Старший мальчик расковырял угол подушки, вытащил оттуда клочок мокрой дряни, понюхал и вдумчиво определил:
– Черная шерсть. Подушка стоит не меньше сорока пяти франков.
Романтический уклон был ему совершенно чужд. Но прейскурант меня интересовал мало, и мои мысли завивались в варьяции, которые младший мальчик недосказал «во-вторых».
Свежий ветер. Моторная красного дерева лодка. На корме, хрупко облокотясь о стеганую пеструю подушку, сидит какая-нибудь мисс Кис, романтическая спаржа со светло-сиреневыми глазами… Пузатый штофик с джином, граненая рюмка столбиком. Девятая рюмка. Темно-фиолетовые глаза… Девятый вал… Толчок! Мисс Кис летит от двух бортов в середину в объятья коренастого механика, подушка – в море… До подушки ли ей и ему, да хранит их Господь на море и на суше…
Мы встаем. Как дотащить бесценный груз до нашего холма? Младший мальчик великодушно снимает со штанов ремень. Перетягивает подушку поперек тальи, – фигура у нее все-таки не совсем модная, но что поделаешь. Продеваем сквозь нее весло и, восторженно задирая ноги, тащим. Дачники на пригорке останавливаются. Всматриваются. Кого это там внизу волокут: утопленницу или свежеободранного барана?.. И почему младший мальчик все время левой рукой подтягивает штаны?..

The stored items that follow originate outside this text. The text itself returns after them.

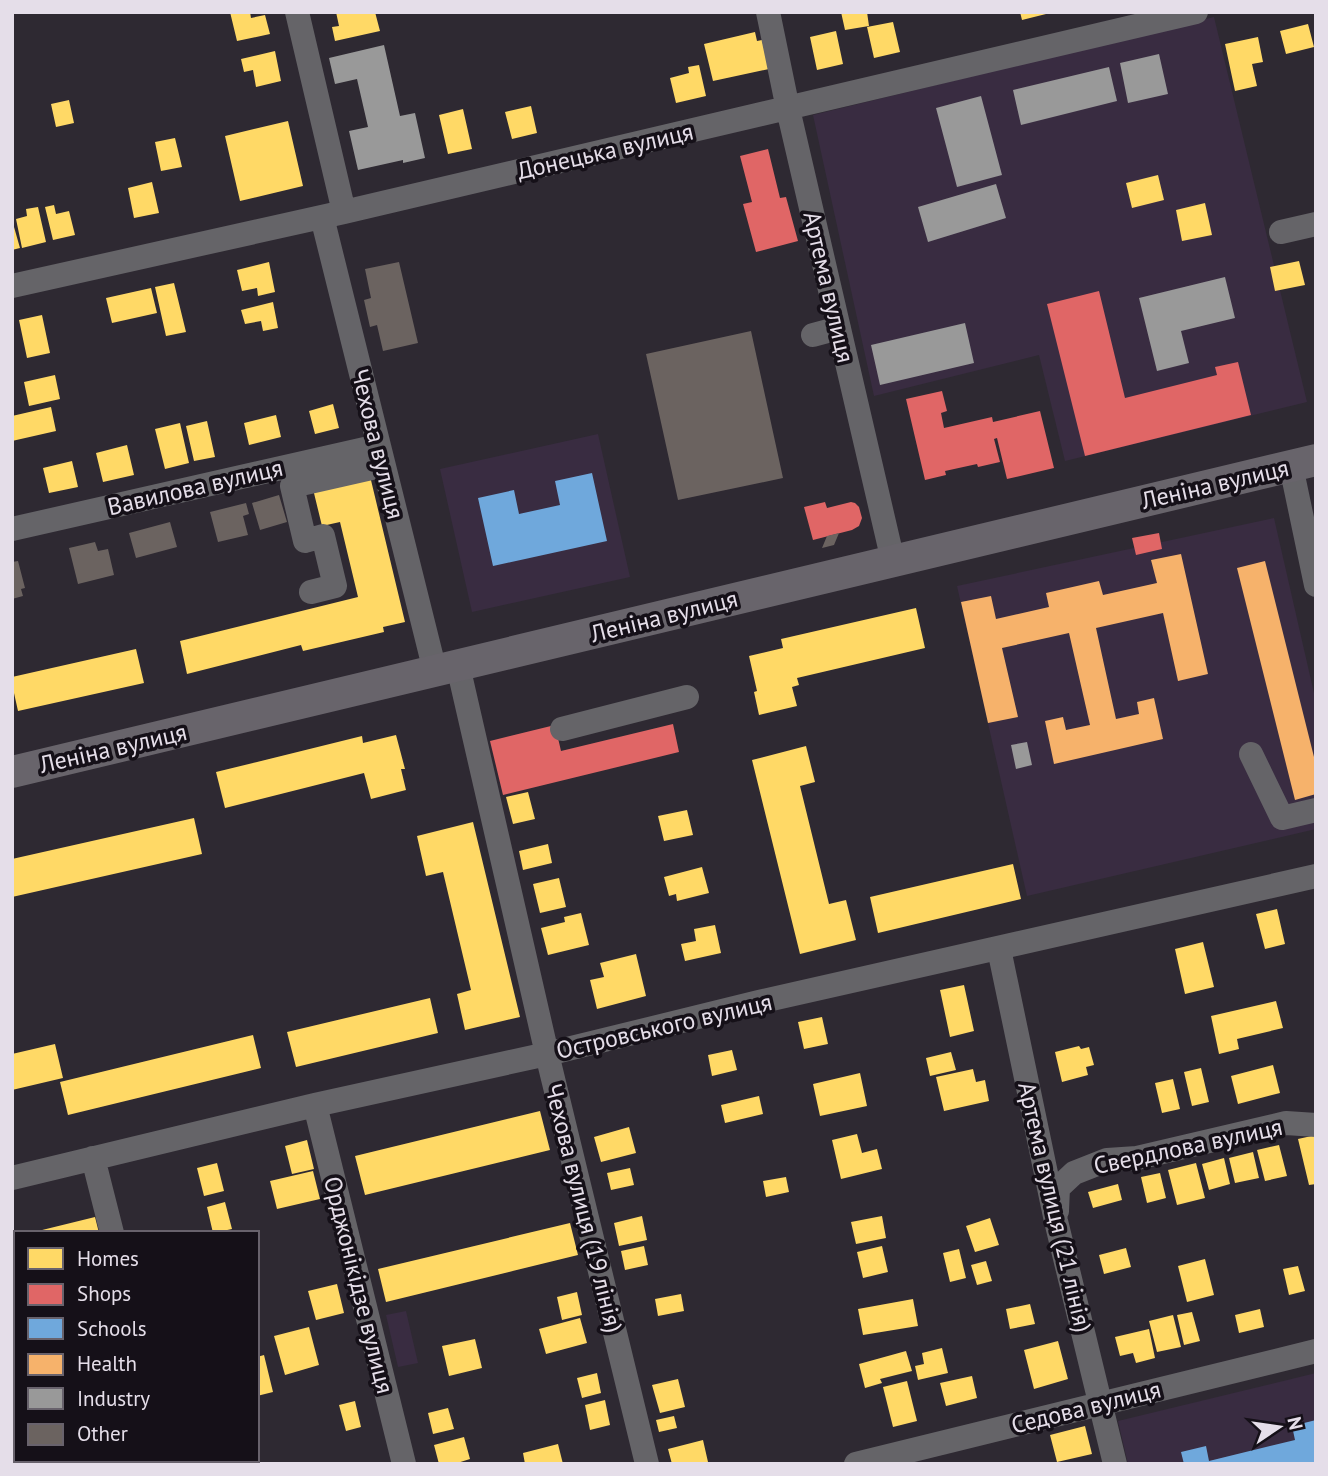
<svg xmlns="http://www.w3.org/2000/svg" width="1328" height="1476" font-family="'PT Sans',sans-serif">
  <rect width="100%" height="100%" fill="#2e2932"/>
  <path fill="#392c41" d="M1214,17L1307,402L1065,461L1039,355L874,396L813,115Z
    M598,434L630,577L472,612L440,469Z
    M1274,518L1316,702V829L1027,896L957,586Z
    M406,1311L418,1363L398,1367L386,1315Z
    M1316,1373V1464H1128L1118,1421Z"/>
  <path fill="#ffd966" d="M230,12H250L251,18L265,15L270,34L237,41Z
    M336,12H375L380,31L335,41L332,27L339,26Z
    M841,12H867L869,26L845,30Z
    M1020,12H1050V13L1022,20Z
    M893,22L900,52L874,58L867,27Z
    M1308,24L1314,47L1286,54L1280,31Z
    M836,31L843,64L817,70L810,37Z
    M755,32L757,41L762,40L769,69L713,81L704,44Z
    M1258,37L1263,62L1252,64L1257,86L1235,91L1225,44Z
    M275,51L281,81L256,87L253,70L244,72L241,59Z
    M699,65L706,96L676,103L670,78L689,73L688,67Z
    M69,100L74,123L56,127L51,104Z
    M531,106L537,133L512,139L505,112Z
    M463,109L472,149L448,154L439,115Z
    M288,121L303,186L240,201L225,136Z
    M175,138L182,167L161,171L155,142Z
    M1158,175L1164,200L1132,208L1126,183Z
    M152,182L159,213L134,218L128,188Z
    M1205,203L1212,235L1182,241L1176,210Z
    M54,205L56,214L69,211L75,235L53,240L45,207Z
    M38,207L46,242L22,248L16,219L27,216L26,209Z
    M12,220L20,248L12,250Z
    M1299,261L1305,285L1275,291L1270,267Z
    M269,262L275,292L258,296L257,288L242,291L237,270Z
    M174,283L186,332L166,336L155,287Z
    M151,288L157,313L112,323L106,298Z
    M273,302L278,328L263,331L261,321L245,324L241,310Z
    M42,315L50,353L27,358L19,320Z
    M55,375L60,399L29,406L24,382Z
    M333,404L339,428L315,434L309,411Z
    M51,407L56,431L12,441V416Z
    M276,415L281,437L249,445L244,423Z
    M207,421L215,457L194,461L186,426Z
    M180,423L189,463L165,469L155,429Z
    M127,445L134,475L103,482L96,453Z
    M72,461L78,487L49,493L43,468Z
    M370,476L405,622L383,627L384,632L303,651L301,645L187,674L180,641L358,597L340,522L322,526L313,489Z
    M916,608L925,648L797,678L799,685L792,687L797,706L759,715L754,692L757,691L749,656L783,648L781,639Z
    M136,649L144,683L18,711L12,684V677Z
    M396,735L405,769H401L406,790L371,799L364,773L225,808L216,772L362,736L363,743Z
    M806,746L815,782L800,786L829,904L846,900L856,940L800,954L752,760Z
    M528,792L535,819L513,824L506,797Z
    M687,810L693,835L664,841L658,816Z
    M194,818L202,854L12,897V859Z
    M473,822L520,1017L465,1030L457,994L471,990L443,872L426,876L417,836Z
    M548,844L552,863L523,870L519,851Z
    M1013,864L1021,899L878,933L870,897Z
    M702,867L709,893L677,901L676,894L669,896L664,877Z
    M559,878L566,907L540,913L533,884Z
    M1277,909L1285,944L1265,949L1256,914Z
    M581,913L589,945L548,955L541,928L565,922L564,917Z
    M715,925L721,953L685,961L681,944L696,941L694,929Z
    M1203,942L1214,987L1185,994L1175,949Z
    M636,954L646,996L597,1009L590,980L604,977L600,963Z
    M964,985L974,1031L950,1037L940,990Z
    M430,998L438,1033L296,1067L287,1032Z
    M1276,1001L1283,1028L1237,1039L1239,1049L1219,1054L1211,1016Z
    M822,1017L828,1044L804,1049L798,1022Z
    M253,1035L261,1068L68,1115L60,1082Z
    M55,1044L63,1078L12,1090V1054Z
    M1079,1046L1081,1049L1089,1047L1094,1065L1086,1067L1088,1075L1062,1082L1055,1052Z
    M732,1050L737,1070L712,1076L708,1055Z
    M951,1052L956,1070L930,1076L926,1058Z
    M1273,1065L1280,1093L1238,1104L1231,1076Z
    M1201,1068L1209,1102L1192,1106L1184,1072Z
    M973,1069L976,1082L985,1080L989,1101L944,1111L936,1077Z
    M860,1073L867,1106L820,1116L813,1084Z
    M1173,1079L1180,1109L1162,1113L1155,1083Z
    M759,1096L763,1114L725,1123L721,1105Z
    M540,1111L550,1150L365,1195L355,1156Z
    M629,1127L636,1153L601,1162L594,1137Z
    M857,1134L862,1153L877,1149L882,1169L841,1179L832,1140Z
    M1316,1135V1184L1309,1185L1298,1139Z
    M307,1140L314,1169L292,1174L285,1146Z
    M1279,1145L1287,1176L1265,1181L1257,1150Z
    M1253,1152L1259,1178L1235,1183L1229,1158Z
    M1224,1158L1230,1184L1209,1190L1202,1164Z
    M217,1163L224,1191L204,1196L197,1168Z
    M1196,1163L1205,1198L1177,1205L1168,1170Z
    M630,1168L634,1185L611,1190L607,1173Z
    M313,1171L320,1199L277,1209L270,1181Z
    M1160,1173L1166,1198L1147,1203L1141,1177Z
    M786,1177L789,1192L766,1197L763,1181Z
    M1118,1184L1122,1200L1093,1208L1088,1192Z
    M225,1202L232,1229L213,1233L207,1207Z
    M642,1216L647,1240L619,1246L614,1223Z
    M882,1216L886,1238L856,1244L851,1222Z
    M95,1217L99,1233H34V1232Z
    M990,1218L999,1245L975,1252L966,1226Z
    M570,1223L578,1255L386,1302L378,1269Z
    M644,1246L648,1265L625,1270L621,1251Z
    M882,1246L888,1272L863,1278L857,1252Z
    M1126,1248L1131,1267L1104,1274L1099,1255Z
    M959,1249L966,1278L950,1282L943,1253Z
    M1205,1259L1214,1295L1187,1302L1178,1266Z
    M986,1261L992,1281L977,1285L971,1265Z
    M1298,1266L1305,1291L1289,1295L1283,1269Z
    M337,1284L344,1313L316,1320L308,1291Z
    M577,1292L582,1315L562,1320L557,1297Z
    M681,1294L684,1311L658,1316L655,1299Z
    M913,1299L918,1326L863,1335L858,1309Z
    M1030,1304L1035,1324L1010,1329L1006,1309Z
    M1260,1309L1264,1327L1239,1333L1235,1315Z
    M1192,1312L1200,1341L1184,1345L1177,1315Z
    M1173,1315L1181,1347L1157,1352L1149,1321Z
    M580,1318L587,1343L546,1354L539,1329Z
    M309,1327L319,1365L285,1375L274,1336Z
    M1149,1329L1155,1358L1136,1363L1133,1353L1120,1356L1115,1337Z
    M475,1339L482,1368L449,1376L442,1346Z
    M1058,1341L1068,1379L1034,1389L1024,1350Z
    M942,1348L948,1373L918,1380L915,1366L924,1364L922,1353Z
    M906,1351L912,1371L880,1379L882,1383L865,1388L859,1364Z
    M264,1355L273,1392L257,1396V1357Z
    M597,1373L601,1393L582,1398L577,1378Z
    M972,1376L977,1398L946,1406L940,1383Z
    M678,1379L685,1407L660,1413L652,1385Z
    M907,1381L917,1421L893,1427L883,1387Z
    M605,1400L610,1425L590,1430L585,1405Z
    M355,1401L361,1427L346,1431L339,1405Z
    M448,1408L454,1429L433,1434L428,1413Z
    M674,1416L677,1428L659,1432L656,1420Z
    M1085,1426L1092,1454L1057,1462L1050,1435Z
    M464,1437L470,1459L454,1464H439L434,1445Z
    M703,1440L708,1462L703,1464H672L668,1449Z
    M558,1444L563,1464H525L523,1453Z"/>
  <path fill="#e06666" d="M768,149L780,198L786,197L798,241L756,252L743,204L752,202L740,156Z
    M1099,291L1125,398L1217,375L1215,367L1238,362L1251,415L1085,456L1047,304Z
    M942,391L947,411L941,413L944,428L992,417L993,422L1040,411L1054,468L1007,479L997,438L994,439L1000,462L978,467L977,464L945,471L946,475L925,480L906,399Z
    M825,502L827,508L851,502L855,503L859,507L862,518L859,526L852,530L813,540L804,507Z
    M1159,533L1162,549L1136,555L1132,538Z
    M673,724L679,752L503,795L490,741L555,725L561,751Z"/>
  <path fill="#6fa8dc" d="M592,473L607,541L493,566L478,498L514,490L519,514L560,505L555,481Z
    M1316,1420V1464H1184L1181,1452L1206,1446L1209,1461L1295,1440L1292,1426Z"/>
  <path fill="#f6b26b" d="M1181,554L1208,674L1178,681L1163,613L1096,628L1116,719L1139,714L1137,702L1154,698L1163,739L1054,764L1045,721L1063,717L1066,730L1090,725L1069,633L1002,648L1018,717L988,723L961,602L991,596L996,619L1049,607L1046,593L1099,581L1103,595L1157,583L1151,560Z
    M1265,561L1316,765V794L1295,800L1237,568Z"/>
  <path fill="#999" d="M384,45L400,116L415,113L425,158L403,163V160L358,170L349,131L368,127L357,79L335,84L329,58Z
    M1159,54L1168,94L1128,103L1120,63Z
    M1109,67L1117,101L1021,125L1013,90Z
    M981,96L1002,175L957,187L936,108Z
    M996,184L1006,218L928,242L918,207Z
    M1225,277L1235,318L1181,331L1189,363L1157,371L1139,298Z
    M965,323L974,363L880,385L871,345Z
    M1027,742L1032,765L1016,769L1011,745Z"/>
  <path fill="#6b6360" d="M399,262L418,343L383,351L377,325L370,327L364,300L371,298L365,269Z
    M751,331L783,478L678,500L646,354Z
    M279,495L287,522L260,530L252,503Z
    M246,503L249,514L243,516L248,535L218,542L210,512Z
    M170,522L177,547L136,558L129,533Z
    M839,533L834,545L822,548L827,536Z
    M95,542L98,551L108,549L114,575L78,584L69,548Z
    M18,561L25,588L21,589L23,596L12,599V562Z"/>
  <g fill="none" stroke-linecap="round" stroke-linejoin="round">
    <path stroke="#656468" stroke-width="24" d="M297,12L344,212
      M768,12L788,109L893,561
      M322,217L435,671
      M1281,232L1316,224
      M12,286L344,212L1196,12
      M813,335L839,328
      M1291,466L1316,585
      M12,529L378,446L376,467L292,486L305,541L323,536L335,586L311,592
      M458,666L547,1054L647,1464
      M562,729L687,697
      M1251,754L1282,818L1316,810
      M999,949L1056,1221L1115,1464
      M315,1105L404,1464
      M93,1158L112,1233
      M12,1178L315,1105L547,1054L759,1002L1316,876
      M1057,1211L1058,1188L1074,1173L1107,1160L1137,1158L1286,1123L1316,1125
      M168,1460L169,1464
      M856,1464L1316,1351"/>
    <path stroke="#68646b" stroke-width="32" d="M12,772L1316,460"/>
  </g>
  <g text-anchor="middle" dominant-baseline="central" stroke-width="7" stroke-linejoin="round" paint-order="stroke">
    <g font-size="24" fill="#e5dee9" stroke="#151018">
      <text transform="translate(605 151) rotate(-13)">Донецька вулиця</text>
      <text transform="translate(829 287) rotate(77)">Артема вулиця</text>
      <text transform="translate(378 444) rotate(76)">Чехова вулиця</text>
      <text transform="translate(1215 484) rotate(-13)">Леніна вулиця</text>
      <text transform="translate(195 487) rotate(-13)">Вавилова вулиця</text>
      <text transform="translate(664 616) rotate(-14)">Леніна вулиця</text>
      <text transform="translate(113 748) rotate(-13)">Леніна вулиця</text>
      <text transform="translate(664 1026) rotate(-13)">Островського вулиця</text>
      <text transform="translate(1188 1146) rotate(-12)">Свердлова вулиця</text>
      <text transform="translate(1055 1207) rotate(77)">Артема вулиця (21 лiнiя)</text>
      <text transform="translate(584 1208) rotate(76)">Чехова вулиця (19 лiнiя)</text>
      <text transform="translate(359 1285) rotate(76)">Орджонікідзе вулиця</text>
      <text transform="translate(1086 1407) rotate(-14)">Седова вулиця</text>
    </g>
  </g>
  <rect width="1328" height="1476" fill="none" stroke="#e5dee9" stroke-width="28"/>
  <rect x="14" y="1231" width="245" height="231" fill="#151018" stroke="#68626c" stroke-width="2"/>
  <rect x="28" y="1248" width="35" height="21" fill="#ffd966" stroke="#68626c" stroke-width="2"/>
  <text x="77" y="1266" font-size="21" fill="#e5dee9">Homes</text>
  <rect x="28" y="1284" width="35" height="21" fill="#e06666" stroke="#68626c" stroke-width="2"/>
  <text x="77" y="1301" font-size="21" fill="#e5dee9">Shops</text>
  <rect x="28" y="1318" width="35" height="21" fill="#6fa8dc" stroke="#68626c" stroke-width="2"/>
  <text x="77" y="1336" font-size="21" fill="#e5dee9">Schools</text>
  <rect x="28" y="1354" width="35" height="21" fill="#f6b26b" stroke="#68626c" stroke-width="2"/>
  <text x="77" y="1371" font-size="21" fill="#e5dee9">Health</text>
  <rect x="28" y="1388" width="35" height="21" fill="#999999" stroke="#68626c" stroke-width="2"/>
  <text x="77" y="1406" font-size="21" fill="#e5dee9">Industry</text>
  <rect x="28" y="1424" width="35" height="21" fill="#6b6360" stroke="#68626c" stroke-width="2"/>
  <text x="77" y="1441" font-size="21" fill="#e5dee9">Other</text>
  <g transform="translate(1279 1427) rotate(77)" stroke="#151018" stroke-width="5" paint-order="stroke">
  <path d="M0-5L12 26L0 18L-12 26Z" fill="#e5dee9"/>
  <text y="-10" font-size="19" font-weight="bold" text-anchor="middle" fill="#e5dee9">N</text>
  </g>
</svg>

Пятый день сохнет наше сокровище, то на циновке, то на раскладном кресле. Переволакиваем его с места на место по солнцу. Кретон слинял, покрылся ржавыми пятнами и напоминает цвет лица подагрической дамы, которую вы невзначай застали врасплох до утренней реставрации. Ужаснее всего то, что днем подушка высыхает, а к вечеру преет и обливается потом: внутренний сок выступает наружу и, должно быть, начал бродить. Потому что подушка издает странный запах разложившейся русалки.
Мальчики давно в ней разочаровались, проходят мимо, будто это не чудесная подушка, упавшая с аэроплана, а старый, сморщенный бурдюк. Да и по форме своей на что она пригодна: для кресла велика, для тюфяка мала… Седло для верблюда из нее вышло бы неплохое, но где взять верблюда? Пробовали мы бросать ее, импровизируя Олимпийские игры, друг другу на голову, – тяжело и неудобно.
Утешение только одно: мальчики с соседней дачи купили на каком-то казенном аукционе за три франка огромный пропеллер, привезли его на лодке в наш залив, приволокли, пыхтя, на веранду. И вот третий месяц лежит у них поперек веранды гигантский, несуразный предмет. Родители в отчаянье – пропеллер им нужен, как корове пишущая машинка… Мальчики давно к своей покупке остыли, но выбрасывать ее не позволяют.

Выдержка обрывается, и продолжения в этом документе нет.